Drew McDermott is a Professor of Computer Science at Yale University. He was born in 1949, and lived in the Midwestern United States (mainly Indiana), for four years, and in Brazil (Minas Gerais).

In 1967 he went to MIT as an undergraduate. He left in 1976 with three degrees, B.S., M.S., and Ph.D.. He went to Yale University, where he has been ever since. He became a tenured full professor in 1983. He served as Chair of the Department from 1991 to 1995.

His research has been in the area of artificial intelligence, with side excursions into philosophy. His Ph.D. dissertation was in the area of automated planning. In that work, he coined the term "task network" to refer to hierarchies of abstract and concrete actions and policies. He did seminal work in Non-monotonic logic in the early 1980s, and was an advocate for the "logicist" methodology in AI, defined as formalizing knowledge and reasoning in terms of deduction and quasideduction. In 1987 he published a paper criticizing the logicist approach. The critique was based partly on a previous paper (with Steve Hanks) pointing out a flaw with all known approaches to nonmonotonic temporal reasoning, embodied in what is now called the Yale shooting problem.

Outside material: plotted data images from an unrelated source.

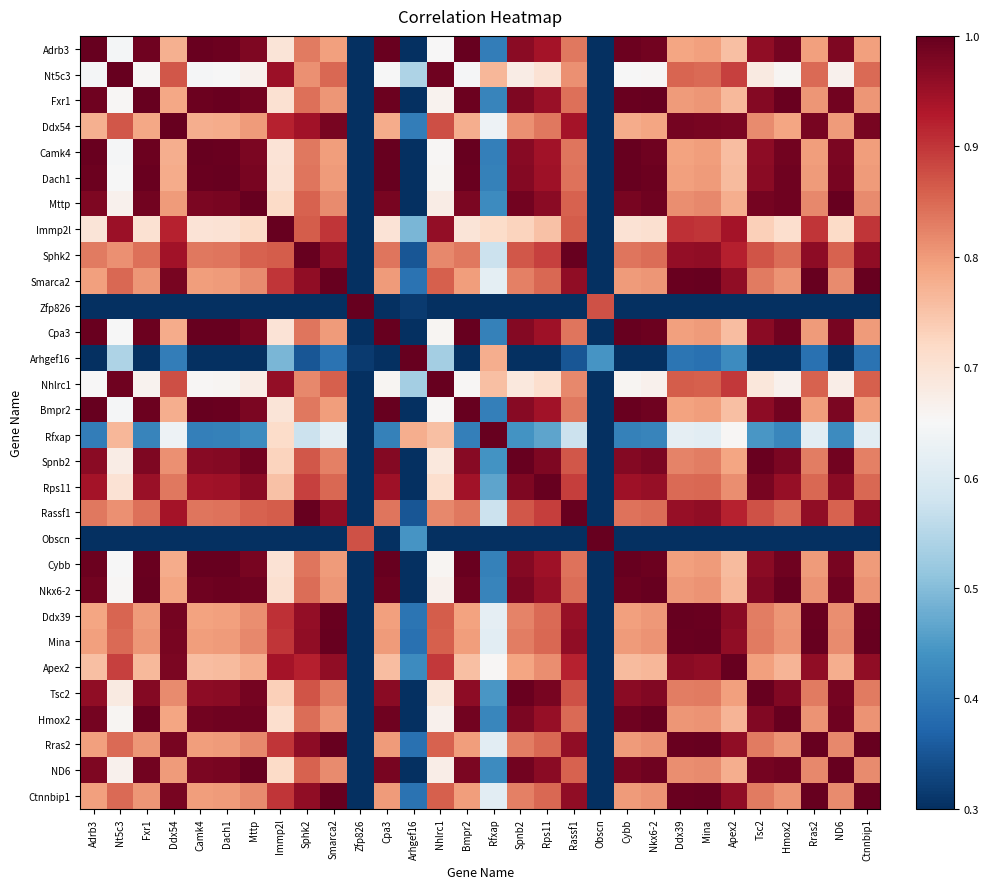

Reading right to left, extract all data points from this chart.

Adrb3: Ctnnbip1=0.8	ND6=1.0	Rras2=0.8	Hmox2=1.0	Tsc2=1.0	Apex2=0.8	Mina=0.8	Ddx39=0.8	Nkx6-2=1.0	Cybb=1.0	Obscn=-0.3	Rassf1=0.8	Rps11=0.9	Spnb2=1.0	Rfxap=0.4	Bmpr2=1.0	Nhlrc1=0.7	Arhgef16=0.2	Cpa3=1.0	Zfp826=-0.3	Smarca2=0.8	Sphk2=0.8	Immp2l=0.7	Mttp=1.0	Dach1=1.0	Camk4=1.0	Ddx54=0.8	Fxr1=1.0	Nt5c3=0.6	Adrb3=1.0
Nt5c3: Ctnnbip1=0.8	ND6=0.7	Rras2=0.8	Hmox2=0.7	Tsc2=0.7	Apex2=0.9	Mina=0.8	Ddx39=0.9	Nkx6-2=0.7	Cybb=0.6	Obscn=-0.0	Rassf1=0.8	Rps11=0.7	Spnb2=0.7	Rfxap=0.8	Bmpr2=0.6	Nhlrc1=1.0	Arhgef16=0.5	Cpa3=0.6	Zfp826=-0.1	Smarca2=0.8	Sphk2=0.8	Immp2l=0.9	Mttp=0.7	Dach1=0.6	Camk4=0.6	Ddx54=0.9	Fxr1=0.7	Nt5c3=1.0	Adrb3=0.6
Fxr1: Ctnnbip1=0.8	ND6=1.0	Rras2=0.8	Hmox2=1.0	Tsc2=1.0	Apex2=0.8	Mina=0.8	Ddx39=0.8	Nkx6-2=1.0	Cybb=1.0	Obscn=-0.3	Rassf1=0.8	Rps11=1.0	Spnb2=1.0	Rfxap=0.4	Bmpr2=1.0	Nhlrc1=0.7	Arhgef16=0.2	Cpa3=1.0	Zfp826=-0.3	Smarca2=0.8	Sphk2=0.8	Immp2l=0.7	Mttp=1.0	Dach1=1.0	Camk4=1.0	Ddx54=0.8	Fxr1=1.0	Nt5c3=0.7	Adrb3=1.0
Ddx54: Ctnnbip1=1.0	ND6=0.8	Rras2=1.0	Hmox2=0.8	Tsc2=0.8	Apex2=1.0	Mina=1.0	Ddx39=1.0	Nkx6-2=0.8	Cybb=0.8	Obscn=-0.1	Rassf1=0.9	Rps11=0.8	Spnb2=0.8	Rfxap=0.6	Bmpr2=0.8	Nhlrc1=0.9	Arhgef16=0.4	Cpa3=0.8	Zfp826=-0.3	Smarca2=1.0	Sphk2=0.9	Immp2l=0.9	Mttp=0.8	Dach1=0.8	Camk4=0.8	Ddx54=1.0	Fxr1=0.8	Nt5c3=0.9	Adrb3=0.8
Camk4: Ctnnbip1=0.8	ND6=1.0	Rras2=0.8	Hmox2=1.0	Tsc2=1.0	Apex2=0.8	Mina=0.8	Ddx39=0.8	Nkx6-2=1.0	Cybb=1.0	Obscn=-0.3	Rassf1=0.8	Rps11=0.9	Spnb2=1.0	Rfxap=0.4	Bmpr2=1.0	Nhlrc1=0.7	Arhgef16=0.2	Cpa3=1.0	Zfp826=-0.3	Smarca2=0.8	Sphk2=0.8	Immp2l=0.7	Mttp=1.0	Dach1=1.0	Camk4=1.0	Ddx54=0.8	Fxr1=1.0	Nt5c3=0.6	Adrb3=1.0
Dach1: Ctnnbip1=0.8	ND6=1.0	Rras2=0.8	Hmox2=1.0	Tsc2=1.0	Apex2=0.8	Mina=0.8	Ddx39=0.8	Nkx6-2=1.0	Cybb=1.0	Obscn=-0.3	Rassf1=0.8	Rps11=0.9	Spnb2=1.0	Rfxap=0.4	Bmpr2=1.0	Nhlrc1=0.7	Arhgef16=0.2	Cpa3=1.0	Zfp826=-0.3	Smarca2=0.8	Sphk2=0.8	Immp2l=0.7	Mttp=1.0	Dach1=1.0	Camk4=1.0	Ddx54=0.8	Fxr1=1.0	Nt5c3=0.6	Adrb3=1.0
Mttp: Ctnnbip1=0.8	ND6=1.0	Rras2=0.8	Hmox2=1.0	Tsc2=1.0	Apex2=0.8	Mina=0.8	Ddx39=0.8	Nkx6-2=1.0	Cybb=1.0	Obscn=-0.3	Rassf1=0.9	Rps11=1.0	Spnb2=1.0	Rfxap=0.4	Bmpr2=1.0	Nhlrc1=0.7	Arhgef16=0.2	Cpa3=1.0	Zfp826=-0.3	Smarca2=0.8	Sphk2=0.9	Immp2l=0.7	Mttp=1.0	Dach1=1.0	Camk4=1.0	Ddx54=0.8	Fxr1=1.0	Nt5c3=0.7	Adrb3=1.0
Immp2l: Ctnnbip1=0.9	ND6=0.7	Rras2=0.9	Hmox2=0.7	Tsc2=0.7	Apex2=0.9	Mina=0.9	Ddx39=0.9	Nkx6-2=0.7	Cybb=0.7	Obscn=-0.1	Rassf1=0.9	Rps11=0.8	Spnb2=0.7	Rfxap=0.7	Bmpr2=0.7	Nhlrc1=1.0	Arhgef16=0.5	Cpa3=0.7	Zfp826=-0.2	Smarca2=0.9	Sphk2=0.9	Immp2l=1.0	Mttp=0.7	Dach1=0.7	Camk4=0.7	Ddx54=0.9	Fxr1=0.7	Nt5c3=0.9	Adrb3=0.7
Sphk2: Ctnnbip1=1.0	ND6=0.9	Rras2=1.0	Hmox2=0.8	Tsc2=0.9	Apex2=0.9	Mina=1.0	Ddx39=1.0	Nkx6-2=0.8	Cybb=0.8	Obscn=-0.2	Rassf1=1.0	Rps11=0.9	Spnb2=0.9	Rfxap=0.6	Bmpr2=0.8	Nhlrc1=0.8	Arhgef16=0.4	Cpa3=0.8	Zfp826=-0.3	Smarca2=1.0	Sphk2=1.0	Immp2l=0.9	Mttp=0.9	Dach1=0.8	Camk4=0.8	Ddx54=0.9	Fxr1=0.8	Nt5c3=0.8	Adrb3=0.8
Smarca2: Ctnnbip1=1.0	ND6=0.8	Rras2=1.0	Hmox2=0.8	Tsc2=0.8	Apex2=1.0	Mina=1.0	Ddx39=1.0	Nkx6-2=0.8	Cybb=0.8	Obscn=-0.2	Rassf1=1.0	Rps11=0.9	Spnb2=0.8	Rfxap=0.6	Bmpr2=0.8	Nhlrc1=0.9	Arhgef16=0.4	Cpa3=0.8	Zfp826=-0.3	Smarca2=1.0	Sphk2=1.0	Immp2l=0.9	Mttp=0.8	Dach1=0.8	Camk4=0.8	Ddx54=1.0	Fxr1=0.8	Nt5c3=0.8	Adrb3=0.8
Zfp826: Ctnnbip1=-0.3	ND6=-0.3	Rras2=-0.3	Hmox2=-0.3	Tsc2=-0.3	Apex2=-0.3	Mina=-0.3	Ddx39=-0.3	Nkx6-2=-0.3	Cybb=-0.3	Obscn=0.9	Rassf1=-0.3	Rps11=-0.3	Spnb2=-0.3	Rfxap=0.1	Bmpr2=-0.3	Nhlrc1=-0.2	Arhgef16=0.3	Cpa3=-0.3	Zfp826=1.0	Smarca2=-0.3	Sphk2=-0.3	Immp2l=-0.2	Mttp=-0.3	Dach1=-0.3	Camk4=-0.3	Ddx54=-0.3	Fxr1=-0.3	Nt5c3=-0.1	Adrb3=-0.3
Cpa3: Ctnnbip1=0.8	ND6=1.0	Rras2=0.8	Hmox2=1.0	Tsc2=1.0	Apex2=0.8	Mina=0.8	Ddx39=0.8	Nkx6-2=1.0	Cybb=1.0	Obscn=-0.3	Rassf1=0.8	Rps11=0.9	Spnb2=1.0	Rfxap=0.4	Bmpr2=1.0	Nhlrc1=0.7	Arhgef16=0.2	Cpa3=1.0	Zfp826=-0.3	Smarca2=0.8	Sphk2=0.8	Immp2l=0.7	Mttp=1.0	Dach1=1.0	Camk4=1.0	Ddx54=0.8	Fxr1=1.0	Nt5c3=0.6	Adrb3=1.0
Arhgef16: Ctnnbip1=0.4	ND6=0.2	Rras2=0.4	Hmox2=0.2	Tsc2=0.2	Apex2=0.4	Mina=0.4	Ddx39=0.4	Nkx6-2=0.2	Cybb=0.2	Obscn=0.4	Rassf1=0.4	Rps11=0.2	Spnb2=0.2	Rfxap=0.8	Bmpr2=0.2	Nhlrc1=0.5	Arhgef16=1.0	Cpa3=0.2	Zfp826=0.3	Smarca2=0.4	Sphk2=0.4	Immp2l=0.5	Mttp=0.2	Dach1=0.2	Camk4=0.2	Ddx54=0.4	Fxr1=0.2	Nt5c3=0.5	Adrb3=0.2
Nhlrc1: Ctnnbip1=0.9	ND6=0.7	Rras2=0.9	Hmox2=0.7	Tsc2=0.7	Apex2=0.9	Mina=0.9	Ddx39=0.9	Nkx6-2=0.7	Cybb=0.7	Obscn=-0.0	Rassf1=0.8	Rps11=0.7	Spnb2=0.7	Rfxap=0.8	Bmpr2=0.7	Nhlrc1=1.0	Arhgef16=0.5	Cpa3=0.7	Zfp826=-0.2	Smarca2=0.9	Sphk2=0.8	Immp2l=1.0	Mttp=0.7	Dach1=0.7	Camk4=0.7	Ddx54=0.9	Fxr1=0.7	Nt5c3=1.0	Adrb3=0.7
Bmpr2: Ctnnbip1=0.8	ND6=1.0	Rras2=0.8	Hmox2=1.0	Tsc2=1.0	Apex2=0.8	Mina=0.8	Ddx39=0.8	Nkx6-2=1.0	Cybb=1.0	Obscn=-0.3	Rassf1=0.8	Rps11=0.9	Spnb2=1.0	Rfxap=0.4	Bmpr2=1.0	Nhlrc1=0.7	Arhgef16=0.2	Cpa3=1.0	Zfp826=-0.3	Smarca2=0.8	Sphk2=0.8	Immp2l=0.7	Mttp=1.0	Dach1=1.0	Camk4=1.0	Ddx54=0.8	Fxr1=1.0	Nt5c3=0.6	Adrb3=1.0
Rfxap: Ctnnbip1=0.6	ND6=0.4	Rras2=0.6	Hmox2=0.4	Tsc2=0.4	Apex2=0.7	Mina=0.6	Ddx39=0.6	Nkx6-2=0.4	Cybb=0.4	Obscn=0.2	Rassf1=0.6	Rps11=0.5	Spnb2=0.4	Rfxap=1.0	Bmpr2=0.4	Nhlrc1=0.8	Arhgef16=0.8	Cpa3=0.4	Zfp826=0.1	Smarca2=0.6	Sphk2=0.6	Immp2l=0.7	Mttp=0.4	Dach1=0.4	Camk4=0.4	Ddx54=0.6	Fxr1=0.4	Nt5c3=0.8	Adrb3=0.4
Spnb2: Ctnnbip1=0.8	ND6=1.0	Rras2=0.8	Hmox2=1.0	Tsc2=1.0	Apex2=0.8	Mina=0.8	Ddx39=0.8	Nkx6-2=1.0	Cybb=1.0	Obscn=-0.3	Rassf1=0.9	Rps11=1.0	Spnb2=1.0	Rfxap=0.4	Bmpr2=1.0	Nhlrc1=0.7	Arhgef16=0.2	Cpa3=1.0	Zfp826=-0.3	Smarca2=0.8	Sphk2=0.9	Immp2l=0.7	Mttp=1.0	Dach1=1.0	Camk4=1.0	Ddx54=0.8	Fxr1=1.0	Nt5c3=0.7	Adrb3=1.0
Rps11: Ctnnbip1=0.9	ND6=1.0	Rras2=0.9	Hmox2=1.0	Tsc2=1.0	Apex2=0.8	Mina=0.9	Ddx39=0.8	Nkx6-2=1.0	Cybb=0.9	Obscn=-0.3	Rassf1=0.9	Rps11=1.0	Spnb2=1.0	Rfxap=0.5	Bmpr2=0.9	Nhlrc1=0.7	Arhgef16=0.2	Cpa3=0.9	Zfp826=-0.3	Smarca2=0.9	Sphk2=0.9	Immp2l=0.8	Mttp=1.0	Dach1=0.9	Camk4=0.9	Ddx54=0.8	Fxr1=1.0	Nt5c3=0.7	Adrb3=0.9
Rassf1: Ctnnbip1=1.0	ND6=0.9	Rras2=1.0	Hmox2=0.8	Tsc2=0.9	Apex2=0.9	Mina=1.0	Ddx39=1.0	Nkx6-2=0.8	Cybb=0.8	Obscn=-0.2	Rassf1=1.0	Rps11=0.9	Spnb2=0.9	Rfxap=0.6	Bmpr2=0.8	Nhlrc1=0.8	Arhgef16=0.4	Cpa3=0.8	Zfp826=-0.3	Smarca2=1.0	Sphk2=1.0	Immp2l=0.9	Mttp=0.9	Dach1=0.8	Camk4=0.8	Ddx54=0.9	Fxr1=0.8	Nt5c3=0.8	Adrb3=0.8
Obscn: Ctnnbip1=-0.2	ND6=-0.3	Rras2=-0.2	Hmox2=-0.3	Tsc2=-0.3	Apex2=-0.1	Mina=-0.2	Ddx39=-0.2	Nkx6-2=-0.3	Cybb=-0.3	Obscn=1.0	Rassf1=-0.2	Rps11=-0.3	Spnb2=-0.3	Rfxap=0.2	Bmpr2=-0.3	Nhlrc1=-0.0	Arhgef16=0.4	Cpa3=-0.3	Zfp826=0.9	Smarca2=-0.2	Sphk2=-0.2	Immp2l=-0.1	Mttp=-0.3	Dach1=-0.3	Camk4=-0.3	Ddx54=-0.1	Fxr1=-0.3	Nt5c3=-0.0	Adrb3=-0.3
Cybb: Ctnnbip1=0.8	ND6=1.0	Rras2=0.8	Hmox2=1.0	Tsc2=1.0	Apex2=0.8	Mina=0.8	Ddx39=0.8	Nkx6-2=1.0	Cybb=1.0	Obscn=-0.3	Rassf1=0.8	Rps11=0.9	Spnb2=1.0	Rfxap=0.4	Bmpr2=1.0	Nhlrc1=0.7	Arhgef16=0.2	Cpa3=1.0	Zfp826=-0.3	Smarca2=0.8	Sphk2=0.8	Immp2l=0.7	Mttp=1.0	Dach1=1.0	Camk4=1.0	Ddx54=0.8	Fxr1=1.0	Nt5c3=0.6	Adrb3=1.0
Nkx6-2: Ctnnbip1=0.8	ND6=1.0	Rras2=0.8	Hmox2=1.0	Tsc2=1.0	Apex2=0.8	Mina=0.8	Ddx39=0.8	Nkx6-2=1.0	Cybb=1.0	Obscn=-0.3	Rassf1=0.8	Rps11=1.0	Spnb2=1.0	Rfxap=0.4	Bmpr2=1.0	Nhlrc1=0.7	Arhgef16=0.2	Cpa3=1.0	Zfp826=-0.3	Smarca2=0.8	Sphk2=0.8	Immp2l=0.7	Mttp=1.0	Dach1=1.0	Camk4=1.0	Ddx54=0.8	Fxr1=1.0	Nt5c3=0.7	Adrb3=1.0
Ddx39: Ctnnbip1=1.0	ND6=0.8	Rras2=1.0	Hmox2=0.8	Tsc2=0.8	Apex2=1.0	Mina=1.0	Ddx39=1.0	Nkx6-2=0.8	Cybb=0.8	Obscn=-0.2	Rassf1=1.0	Rps11=0.8	Spnb2=0.8	Rfxap=0.6	Bmpr2=0.8	Nhlrc1=0.9	Arhgef16=0.4	Cpa3=0.8	Zfp826=-0.3	Smarca2=1.0	Sphk2=1.0	Immp2l=0.9	Mttp=0.8	Dach1=0.8	Camk4=0.8	Ddx54=1.0	Fxr1=0.8	Nt5c3=0.9	Adrb3=0.8
Mina: Ctnnbip1=1.0	ND6=0.8	Rras2=1.0	Hmox2=0.8	Tsc2=0.8	Apex2=1.0	Mina=1.0	Ddx39=1.0	Nkx6-2=0.8	Cybb=0.8	Obscn=-0.2	Rassf1=1.0	Rps11=0.9	Spnb2=0.8	Rfxap=0.6	Bmpr2=0.8	Nhlrc1=0.9	Arhgef16=0.4	Cpa3=0.8	Zfp826=-0.3	Smarca2=1.0	Sphk2=1.0	Immp2l=0.9	Mttp=0.8	Dach1=0.8	Camk4=0.8	Ddx54=1.0	Fxr1=0.8	Nt5c3=0.8	Adrb3=0.8
Apex2: Ctnnbip1=1.0	ND6=0.8	Rras2=1.0	Hmox2=0.8	Tsc2=0.8	Apex2=1.0	Mina=1.0	Ddx39=1.0	Nkx6-2=0.8	Cybb=0.8	Obscn=-0.1	Rassf1=0.9	Rps11=0.8	Spnb2=0.8	Rfxap=0.7	Bmpr2=0.8	Nhlrc1=0.9	Arhgef16=0.4	Cpa3=0.8	Zfp826=-0.3	Smarca2=1.0	Sphk2=0.9	Immp2l=0.9	Mttp=0.8	Dach1=0.8	Camk4=0.8	Ddx54=1.0	Fxr1=0.8	Nt5c3=0.9	Adrb3=0.8
Tsc2: Ctnnbip1=0.8	ND6=1.0	Rras2=0.8	Hmox2=1.0	Tsc2=1.0	Apex2=0.8	Mina=0.8	Ddx39=0.8	Nkx6-2=1.0	Cybb=1.0	Obscn=-0.3	Rassf1=0.9	Rps11=1.0	Spnb2=1.0	Rfxap=0.4	Bmpr2=1.0	Nhlrc1=0.7	Arhgef16=0.2	Cpa3=1.0	Zfp826=-0.3	Smarca2=0.8	Sphk2=0.9	Immp2l=0.7	Mttp=1.0	Dach1=1.0	Camk4=1.0	Ddx54=0.8	Fxr1=1.0	Nt5c3=0.7	Adrb3=1.0
Hmox2: Ctnnbip1=0.8	ND6=1.0	Rras2=0.8	Hmox2=1.0	Tsc2=1.0	Apex2=0.8	Mina=0.8	Ddx39=0.8	Nkx6-2=1.0	Cybb=1.0	Obscn=-0.3	Rassf1=0.8	Rps11=1.0	Spnb2=1.0	Rfxap=0.4	Bmpr2=1.0	Nhlrc1=0.7	Arhgef16=0.2	Cpa3=1.0	Zfp826=-0.3	Smarca2=0.8	Sphk2=0.8	Immp2l=0.7	Mttp=1.0	Dach1=1.0	Camk4=1.0	Ddx54=0.8	Fxr1=1.0	Nt5c3=0.7	Adrb3=1.0
Rras2: Ctnnbip1=1.0	ND6=0.8	Rras2=1.0	Hmox2=0.8	Tsc2=0.8	Apex2=1.0	Mina=1.0	Ddx39=1.0	Nkx6-2=0.8	Cybb=0.8	Obscn=-0.2	Rassf1=1.0	Rps11=0.9	Spnb2=0.8	Rfxap=0.6	Bmpr2=0.8	Nhlrc1=0.9	Arhgef16=0.4	Cpa3=0.8	Zfp826=-0.3	Smarca2=1.0	Sphk2=1.0	Immp2l=0.9	Mttp=0.8	Dach1=0.8	Camk4=0.8	Ddx54=1.0	Fxr1=0.8	Nt5c3=0.8	Adrb3=0.8
ND6: Ctnnbip1=0.8	ND6=1.0	Rras2=0.8	Hmox2=1.0	Tsc2=1.0	Apex2=0.8	Mina=0.8	Ddx39=0.8	Nkx6-2=1.0	Cybb=1.0	Obscn=-0.3	Rassf1=0.9	Rps11=1.0	Spnb2=1.0	Rfxap=0.4	Bmpr2=1.0	Nhlrc1=0.7	Arhgef16=0.2	Cpa3=1.0	Zfp826=-0.3	Smarca2=0.8	Sphk2=0.9	Immp2l=0.7	Mttp=1.0	Dach1=1.0	Camk4=1.0	Ddx54=0.8	Fxr1=1.0	Nt5c3=0.7	Adrb3=1.0
Ctnnbip1: Ctnnbip1=1.0	ND6=0.8	Rras2=1.0	Hmox2=0.8	Tsc2=0.8	Apex2=1.0	Mina=1.0	Ddx39=1.0	Nkx6-2=0.8	Cybb=0.8	Obscn=-0.2	Rassf1=1.0	Rps11=0.9	Spnb2=0.8	Rfxap=0.6	Bmpr2=0.8	Nhlrc1=0.9	Arhgef16=0.4	Cpa3=0.8	Zfp826=-0.3	Smarca2=1.0	Sphk2=1.0	Immp2l=0.9	Mttp=0.8	Dach1=0.8	Camk4=0.8	Ddx54=1.0	Fxr1=0.8	Nt5c3=0.8	Adrb3=0.8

Although new approaches have since been found, McDermott turned to other areas of AI, such as vision and robotics, and began working on automated planning again. His work on planning focused on the "classical" case rather than on hierarchical task network planning. In 1990 he was named a Fellow of the Association for the Advancement of Artificial Intelligence, one of the first group of Fellows. In 1996 he (and Hector Geffner and Blai Bonet independently) discovered "estimated-regression planning", based on the idea of heuristic search with an estimator derived from a simplified domain model by reasoning backward ("regression") from the goal. The simplified version is obtained automatically from a full domain model by ignoring propositions deleted by actions. In 2000 he got interested in logic again because the development of the semantic web made it seem newly applicable. He did work on ontology translation and on semantic web services.